Two month ago today a German tourist died in a gondola besides the Rialto bridge.

The city administration announced a plan of 26 points which should bring some order to traffic on the Canal Grande. These included separation of traffic, so cargo boats could only work until around 10.30am, while the gondolas could only work after; platforms and moorings were to be removed; taxis couldn’t pass the Rialto when not on turn; tourist caravans of taxis or gondolas would be limited; and many other changes.

The general idea was that everybody would have to give up something for the common good.

The common good does not exist in Italy, however.

Even if the city had made agreements with the gondoliers and with the (city owned) public transport company ACTV, in the end almost everybody has renounced the plan.

The cargo haulers object to the time limits and say they will have to work from 4am to be able to deliver the goods within the limits, and even then it won’t work because many shops open later in the morning.

The taxi drivers object to the restrictions on speed (apparently they actually want to be able to go faster than the current 5 km/h limit nobody respects) and to the limits on tourist services for large groups with taxis cruising down the Grand Canal side by side. The taxi drivers are particular enraged by the activation of the ARGOS traffic surveillance system for handing out fines automatically for boats speeding.

The gondoliers don’t want their stations moved and don’t want any further restrictions on their working conditions. They also object to having to install a GPS in the gondolas, which will make the gondola identifiable through the ARGOS system, and to having to wear an identification tag so their clients can complain if they feel treated badly.

The common ground between these groups are that the existing rules and regulations are sufficient if just enforced, and that the city administration has failed in enforcing them efficiently.

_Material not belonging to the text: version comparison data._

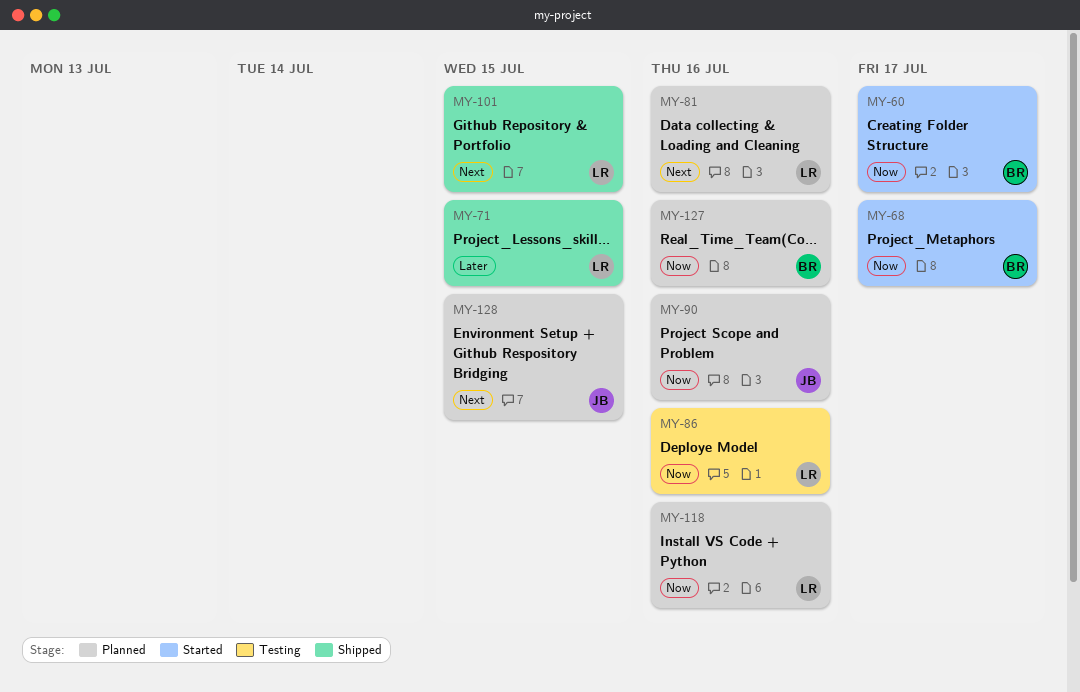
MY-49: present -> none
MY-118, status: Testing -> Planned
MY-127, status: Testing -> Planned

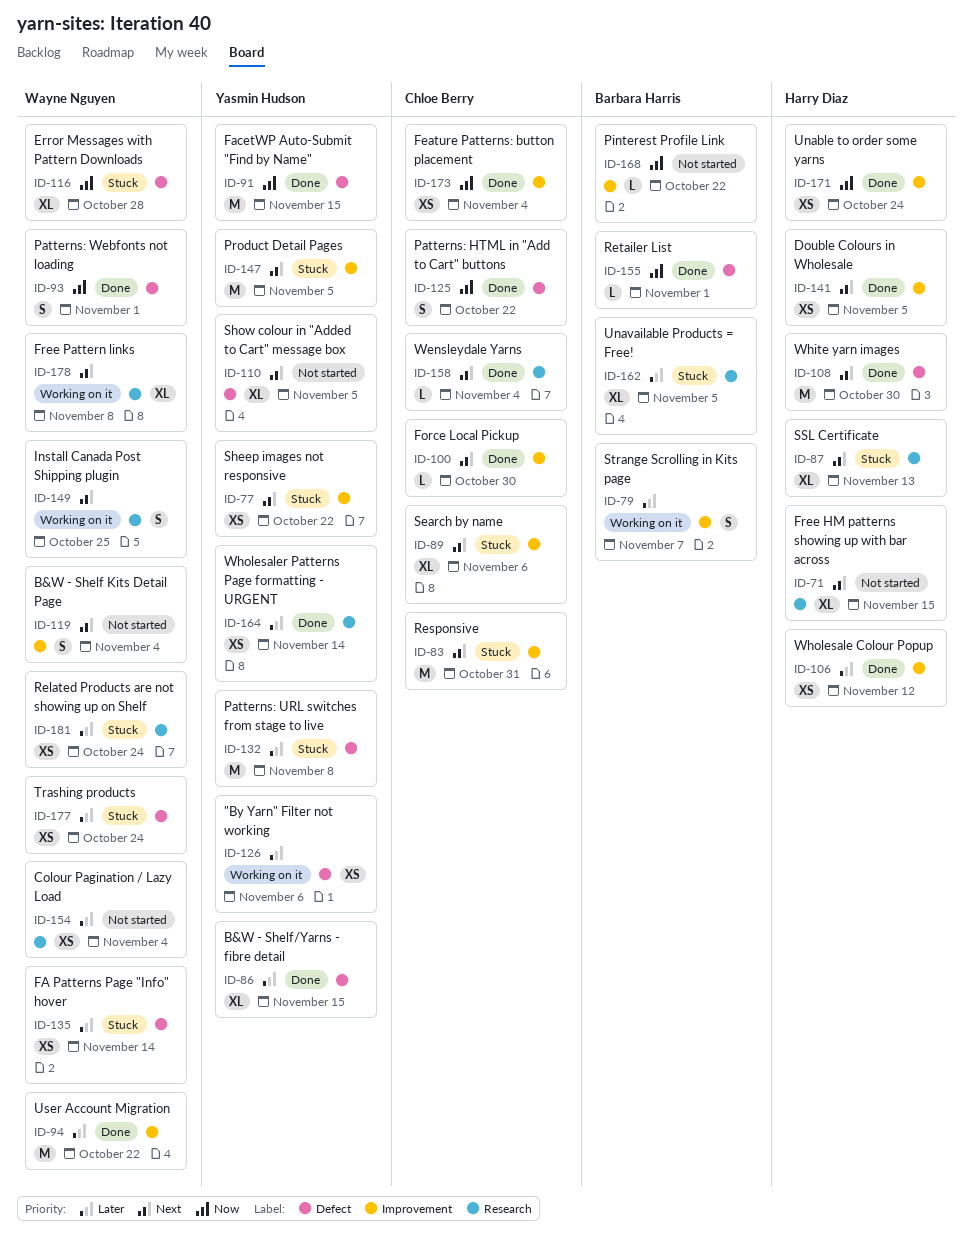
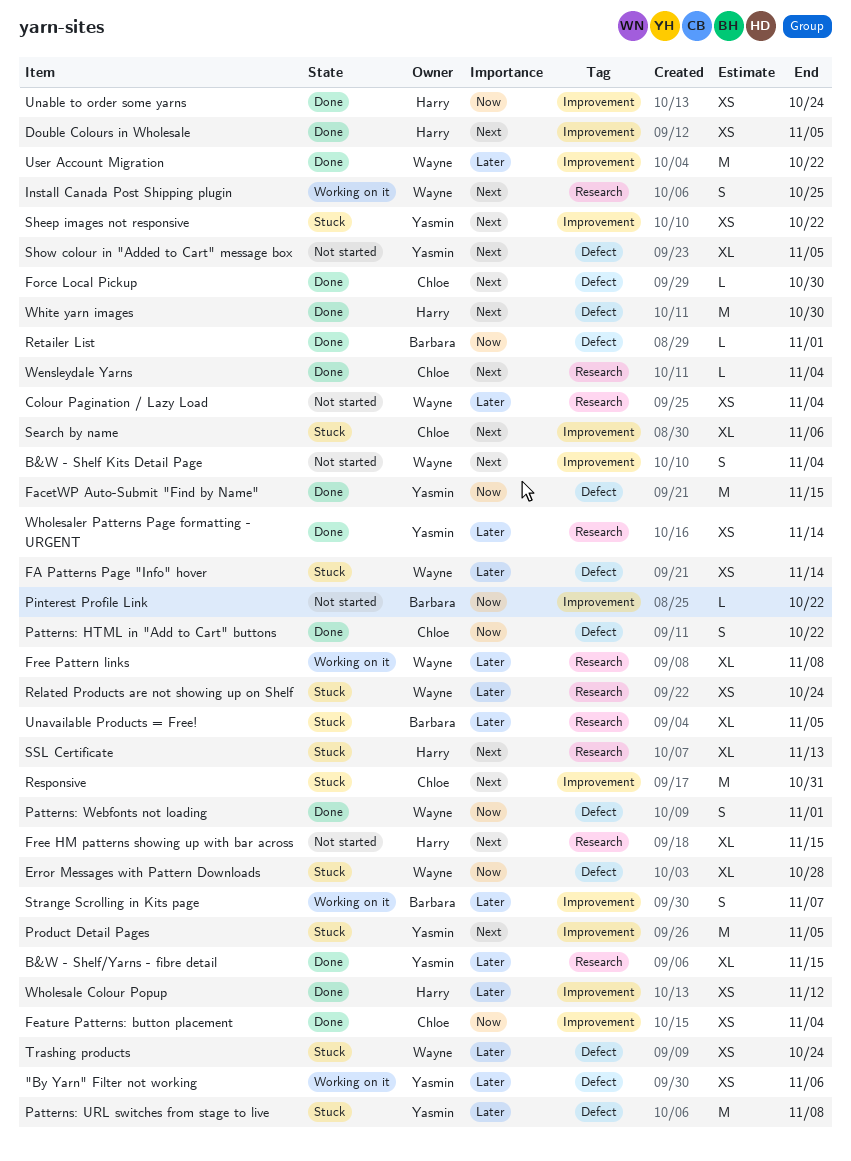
B&W - Shelf/Yarns - fibre detail, label: Defect -> Research
Force Local Pickup, label: Improvement -> Defect
Free Pattern links, priority: Next -> Later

The city administration tries to hold its ground against this formidable opposition.

In the end it all boils down to a conflict between the interests of the residents of the city, and the interests of the people living off tourists.

The residents want more than everything else fast and reliable vaporetto services, so they can get to and from work and other engagements. Most residents rely entirely on public transport, because it is almost impossible to keep a boat in Venice.

The people who live off tourism want to do everything they’ve done so far with the least possible disturbance from the residents. They’d like to see public transport reduced to a minimum because its in their way.

Now, the gondoliers, taxi drivers and cargo haulers are residents too, right?

Not necessarily. The municipality of Venice has some 300.000 inhabitants of which  only 60.000 lives in Venice proper. That’s 20%. There are further municipalities around Venice with a substantial population, with easy distance of Venice.

Many gondoliers, taxi drivers, cargo haulers and other people who work in Venice, don’t actually live there.

The same goes for the cruise harbour, which allegedly supplies an income to over 9000 persons, but from what I hear less than 200 of these actually live in Venice.

For a lot of the people who makes a living of Venice, the city is little more than a cow to be milked, and as long as it survives their working lifetime, they couldn’t care less how it fares.

In fact, a lot of people who see themselves as ‘Venetians’ are with their actions actively killing the city and making it less liveable.

Venice will not be dead when the mosaics in the San Marco basilica crumbles, but when the last real residents move away from the city. This exodus as been going on for decades,  and it won’t stop unless there’s more focus on the practical needs of the real residents of Venice.